Let’s code a TCP/IP stack, 1: Ethernet and ARP (2016)

cihangir · 2025-03-04T10:52:02 1741085522

Years ago, I attempted to build a user-space network stack in C [0] that processes raw packets through the TUN interface and got it working to a certain point. It currently includes a simple shell that allows configuring IP addresses, routes, and such. A hybrid structure reminiscent of both mbuf and sk_buf is used to hold the network packets. However, after completing the UDP implementation I didn't find the time or motivation to implement TCP. If you want to check it out, here's the link:

[0] https://github.com/cakturk/unet

VWWHFSfQ · 2025-03-04T13:48:45 1741096125

Many years ago, I wrote a pcap/tcpdump parser in pure bash, because it's all I knew how to write "programs" with. It was, of course, the slowest and most brittle thing of all time, but it did actually work. And was kinda fun. Wish I still had that code somewhere.
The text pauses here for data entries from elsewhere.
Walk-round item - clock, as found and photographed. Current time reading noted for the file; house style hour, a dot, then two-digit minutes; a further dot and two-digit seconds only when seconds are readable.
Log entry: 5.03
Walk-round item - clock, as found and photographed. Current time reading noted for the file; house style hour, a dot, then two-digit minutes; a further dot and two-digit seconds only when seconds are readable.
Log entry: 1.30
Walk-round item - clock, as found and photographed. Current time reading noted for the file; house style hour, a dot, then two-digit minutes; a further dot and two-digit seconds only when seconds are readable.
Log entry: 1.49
jpfr · 2025-03-06T20:28:04 1741292884

Many embedded devices run the lwip implementation of TCP/IP.

The "POSIX port" of lwip does the same. It takes the raw Ethernet bytes from a TUN/TAP device.

https://github.com/lwip-tcpip/lwip/blob/master/contrib/ports...
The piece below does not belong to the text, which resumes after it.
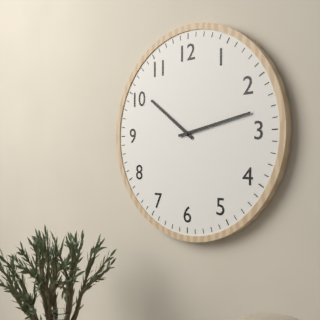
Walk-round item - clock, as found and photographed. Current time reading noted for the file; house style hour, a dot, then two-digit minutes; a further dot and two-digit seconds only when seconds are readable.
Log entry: 10.13
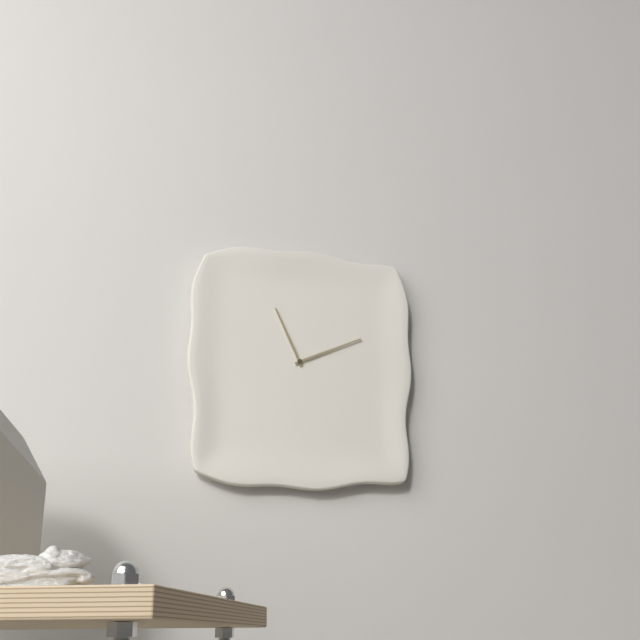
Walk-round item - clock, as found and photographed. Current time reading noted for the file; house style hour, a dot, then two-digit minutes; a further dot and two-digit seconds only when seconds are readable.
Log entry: 11.11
zoobab · 2025-03-04T09:49:52 1741081792

If you compile a minimal linux kernel without a tcp/ip stack -> 400KB. If you add a tcp/ip stack -> 800KB.

For a project where I should just send the temperature, I just made a small C program in userspace that sent the value over a crafted UDP message, saved a lot of space (and complexity) :-).

chamomeal · 2025-03-04T14:33:43 1741098823

Wow that’s crazy!

As someone who knows nothing about anything: that doesn’t mean the tcp/ip stuff is half the source code of the whole kernel, does it?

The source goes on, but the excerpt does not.